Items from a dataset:
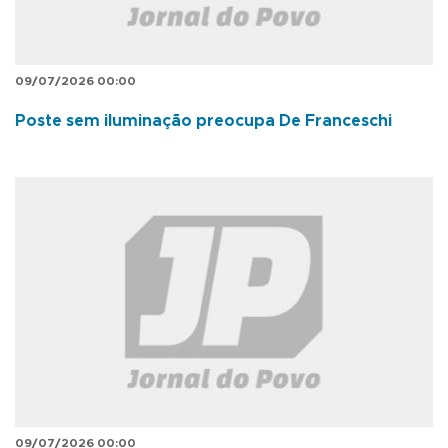
09/07/2026 00:00
Poste sem iluminação preocupa De Franceschi
09/07/2026 00:00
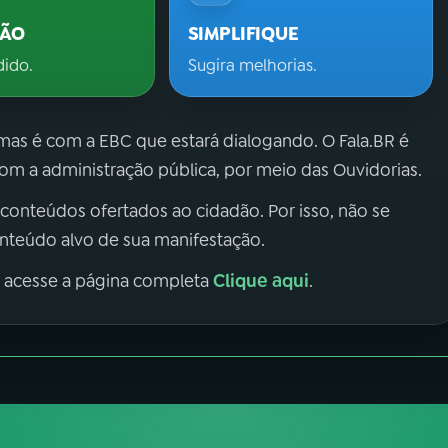
ÇÃO
SIMPLIFIQUE
dido.
Sugira melhorias.
 mas é com a EBC que estará dialogando. O Fala.BR é
m a administração pública, por meio das Ouvidorias.
 conteúdos ofertados ao cidadão. Por isso, não se
onteúdo alvo de sua manifestação.
Clique aqui
, acesse a página completa
.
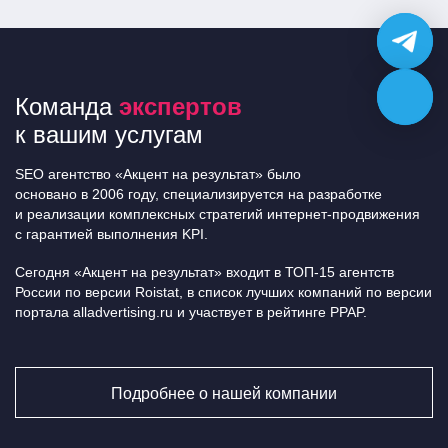
Команда
экспертов
к вашим услугам
SEO агентство «Акцент на результат» было
основано в 2006 году, специализируется на разработке
и реализации комплексных стратегий интернет-продвижения
с гарантией выполнения KPI.
Сегодня «Акцент на результат» входит в ТОП-15 агентств
России по версии Roistat, в список лучших компаний по версии
портала alladvertising.ru и участвует в рейтинге PPAP.
Подробнее о нашей компании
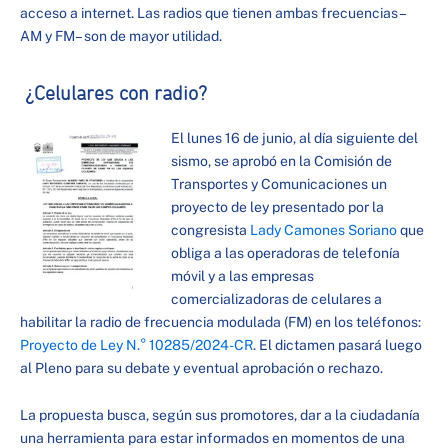
acceso a internet. Las radios que tienen ambas frecuencias –
AM y FM– son de mayor utilidad.
¿Celulares con radio?
El lunes 16 de junio, al día siguiente del
sismo, se aprobó en la Comisión de
Transportes y Comunicaciones un
proyecto de ley presentado por la
congresista
Lady Camones Soriano
que
obliga a las operadoras de telefonía
móvil y a las empresas
comercializadoras de celulares a
habilitar la radio de frecuencia modulada (FM) en los teléfonos:
Proyecto de Ley N.° 10285/2024-CR
. El dictamen pasará luego
al Pleno para su debate y eventual aprobación o rechazo.
La propuesta busca, según sus promotores, dar a la ciudadanía
una herramienta para estar informados en momentos de una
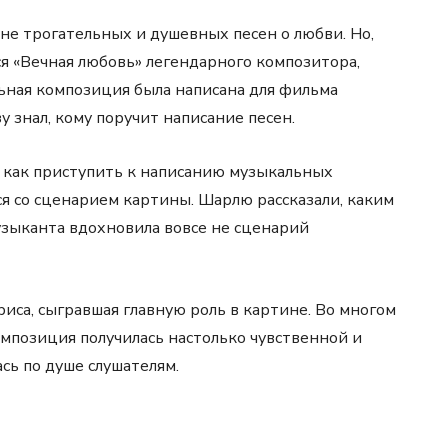
е трогательных и душевных песен о любви. Но,
ся «Вечная любовь» легендарного композитора,
ьная композиция была написана для фильма
 знал, кому поручит написание песен.
, как приступить к написанию музыкальных
я со сценарием картины. Шарлю рассказали, каким
узыканта вдохновила вовсе не сценарий
иса, сыгравшая главную роль в картине. Во многом
мпозиция получилась настолько чувственной и
сь по душе слушателям.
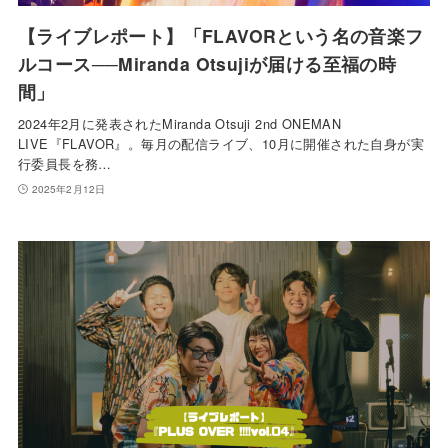
【ライブレポート】「FLAVORという名の音楽フ
ルコース──Miranda Otsujiが届ける至福の時
間」
2024年2月に発表されたMiranda Otsuji 2nd ONEMAN
LIVE『FLAVOR』。毎月の配信ライブ、10月に開催された自身が実
行委員長を務…
2025年2月12日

### DIRECTIONS FOR THIS TASK
Please find every line in the records above that holds the word "Акцент" and copy it.

### WRITTEN SOLUTION
SEO агентство «Акцент на результат» было
Сегодня «Акцент на результат» входит в ТОП-15 агентств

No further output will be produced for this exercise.